新型コロナウィルス感染症により、大きな打撃を受けた業種もある中、日本政策金融公庫の調査によると、高校入学から大学卒業までの教育費は前年度より26万円増加しているそうです。同時に子供への1年間当たりの仕送りは12万円減少しています。新型コロナにより進路などに影響を受けた割合は13.7%となっています。

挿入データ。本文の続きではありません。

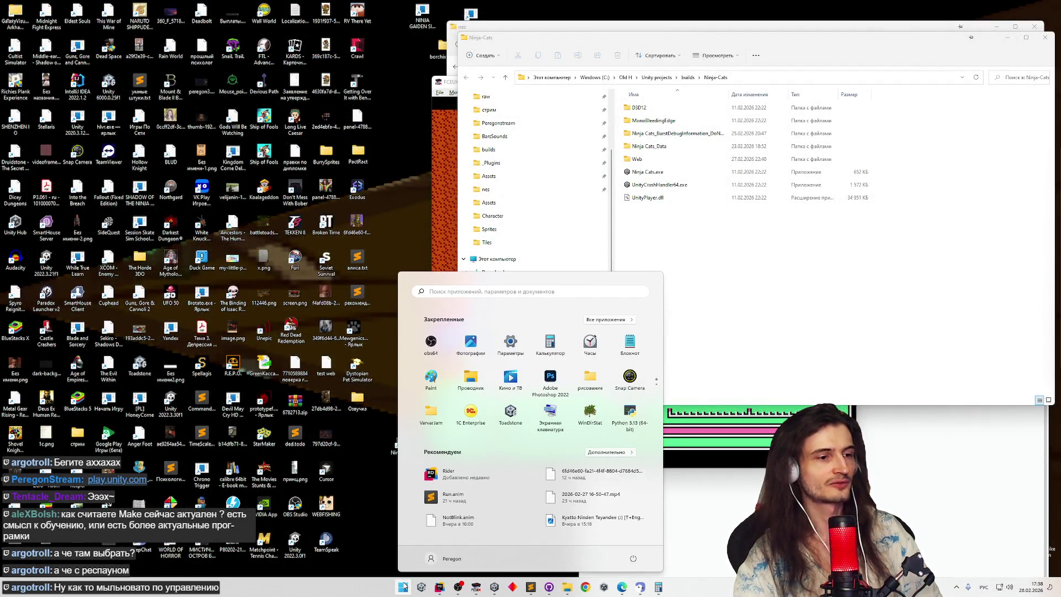
left_click(404, 587)
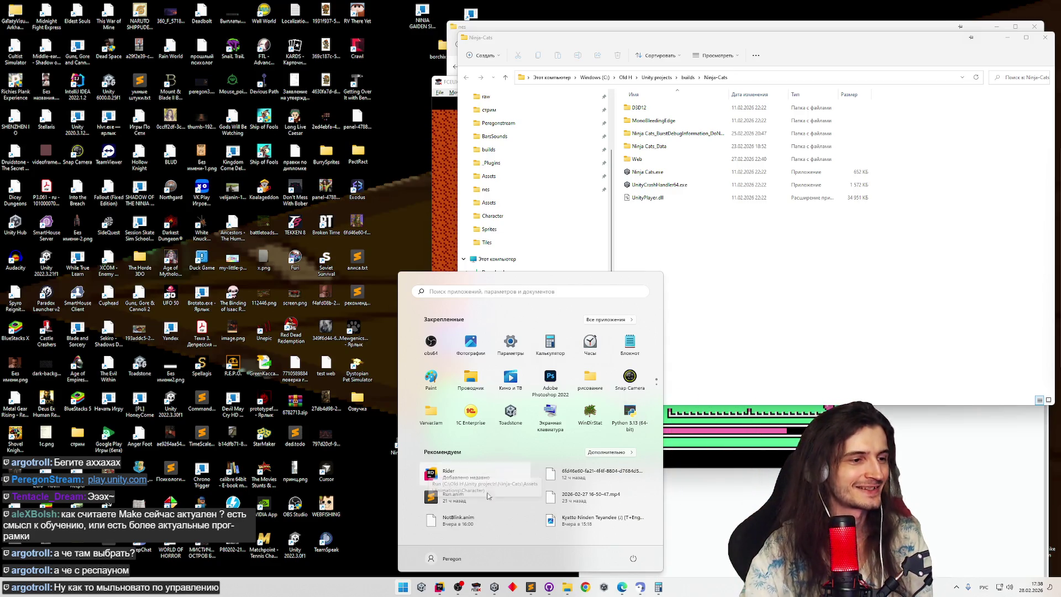
left_click(402, 589)
left_click(403, 589)
left_click(403, 589)
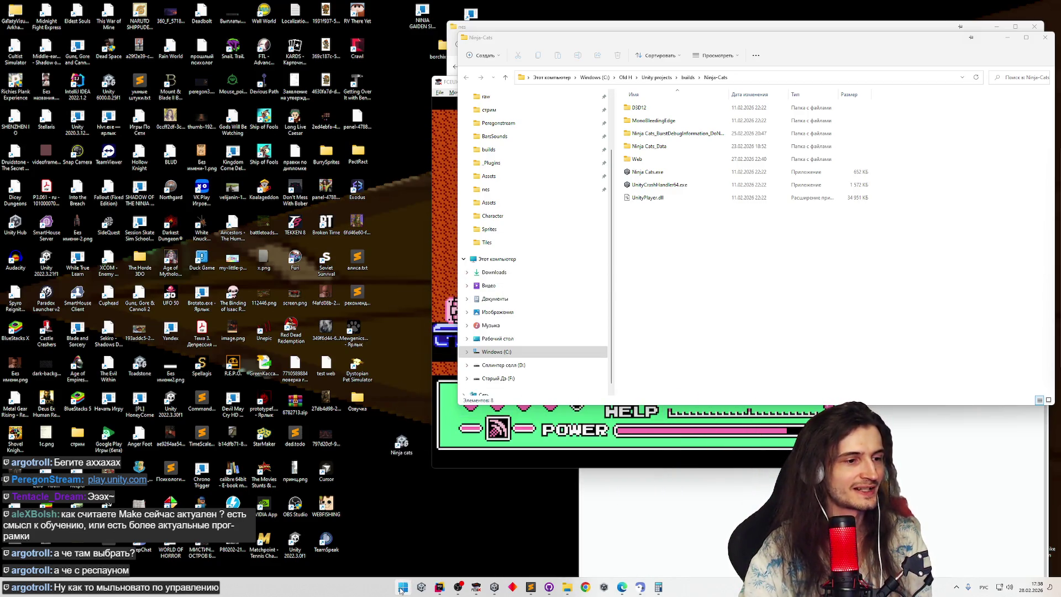
left_click(402, 588)
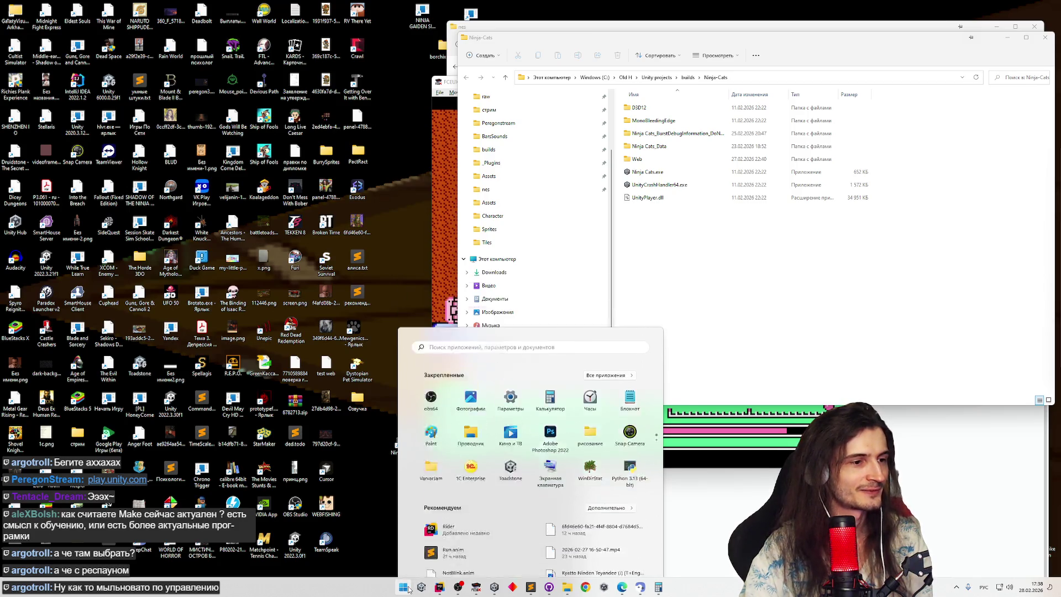
left_click(425, 590)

それでなくても、先行きを不透明に感じている世代にとって、まさに収束の見えない現状は生活設計上、不安が多いと思います。特に教育費は削減が難しい分野です。今までを振り返ってみても、世の中が不況でも値上がりするのが教育費なのです。子供の望む教育を受けさせるために、早くから対策を立てておきたいものです。

義務教育期間の比較

文部科学省によると、保護者が1年間子供一人当たりに支出した学習費総額は下記の表のようになっています。全体に占める私立に通う比率: 小学校1.2%、中学校7.4%ですので、大半は公立に通わせていることになります。

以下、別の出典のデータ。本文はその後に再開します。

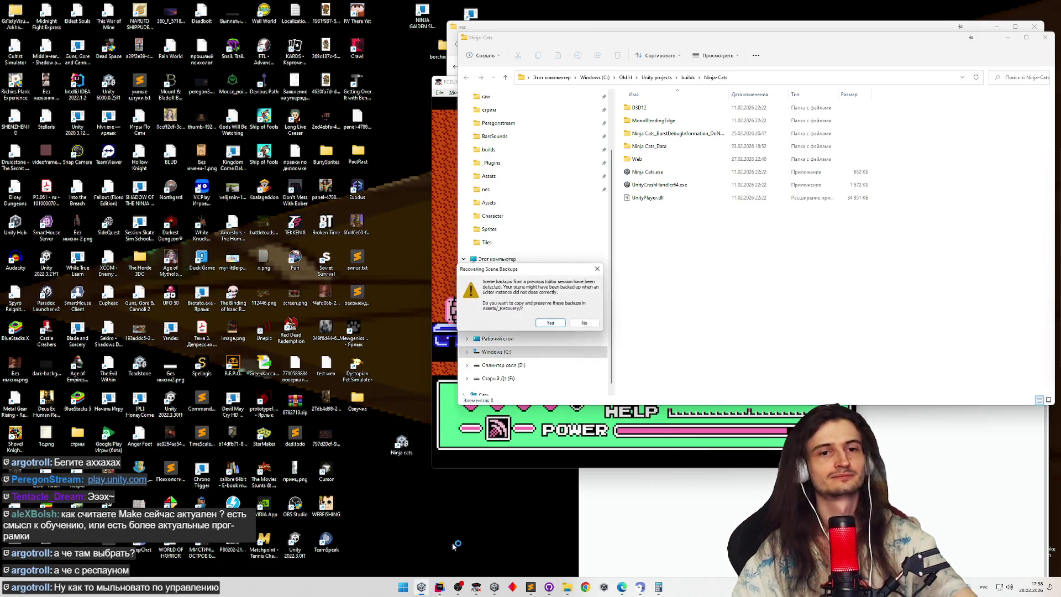
left_click(558, 325)
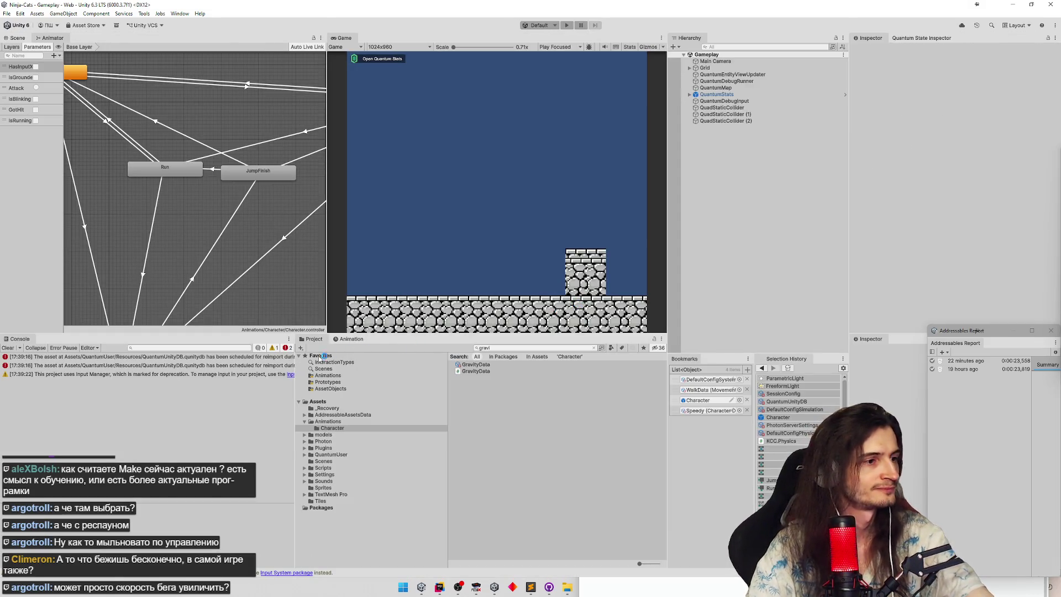
Step: Widen the Console, inspect the QuantumUnityDB error in Rider, then clear the Console
mouse_move(292, 365)
left_mouse_down()
mouse_move(369, 365)
mouse_move(339, 358)
left_mouse_up()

小中学校の9年間の総額を、すべて公立に通わせた時と私立に通わせた時の教育費の総額を単純計算してみると、公立の場合は約339万円、私立で通すと約1,391万円となります。

9年間を公立に通わせたときの学費=321,281×6+488,397×3=3,392,877≒339万円
9年間を私立に通わせたときの学費=1,598,691×6+1,406,433×3=13,811,445≒1,381万円

  • 小学校と中学校の学習費総額(年額)

高校・大学期間の比較

高校のデータは上記文部科学省のものを採用しています。高校の給食はありませんので、除外しています。その分、別途弁当代は必要です。単純計算すると……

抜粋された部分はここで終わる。